My car will instantly re-latch -- but as I've noted, a light touch on the release button will be enough to stop charging and unlock the charge port but not enough to separate the J1772 handle from Tesla's J1772 adapter. If the two are to be attached for the long term, using a small padlock can make this easier to manage.

That said, the details of how much you need to depress the button likely vary from one J1772 handle to another, so this may be trickier with some EVSEs than with others. Also, some may not support use of a small padlock.
 
I have a 14-50 outlet with a gen1 mobile charger, which charges up to 40A. Right in between HPWC (48A) and gen2 charger (32A). Gen1 cables can be found used for around $200. This is the most cost effective option, as you will want to keep the cable that came with the car in the trunk anyway, for emergency charging.
 
Went Plugless, set it and forget it.
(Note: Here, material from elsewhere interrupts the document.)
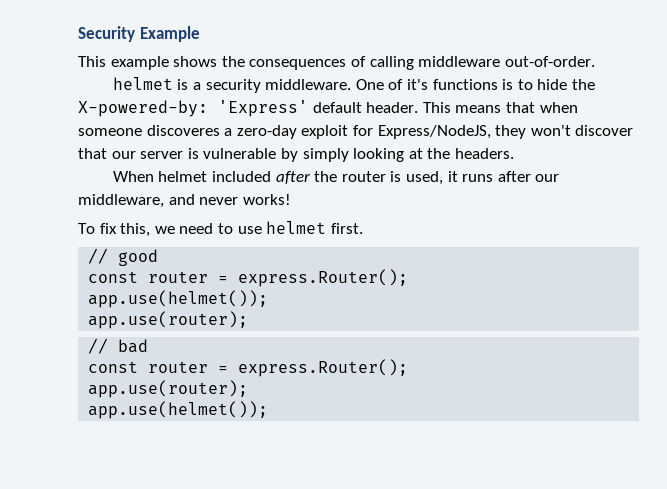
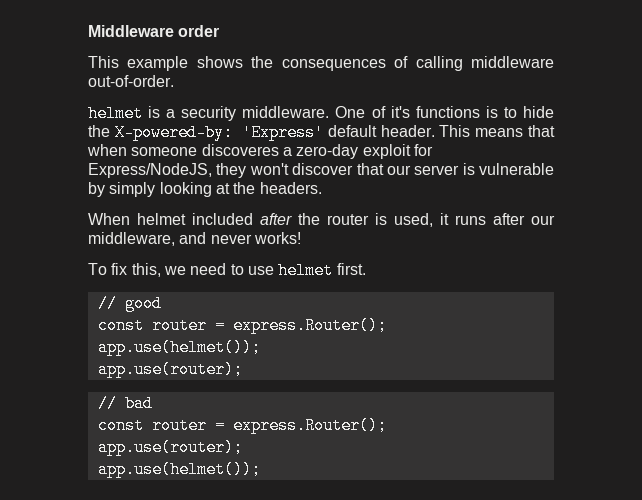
[78,26,200,42] Security Example -> [88,25,220,37] Middleware order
Don't have to touch it. It's plugged into a 14-50 outlet. It looks like a hubcap sitting on the garage floor. Cut a grove in the concrete slab, laid down the conduit between the inductive floor inductive plate and the control box mounted on the wall and sealed back over it to eliminate the cord on the floor.

Wireless charging upgrade now available for Tesla Model S
If you don't mind me asking, how much was that setup, including installation? I couldn't find any pricing on their site.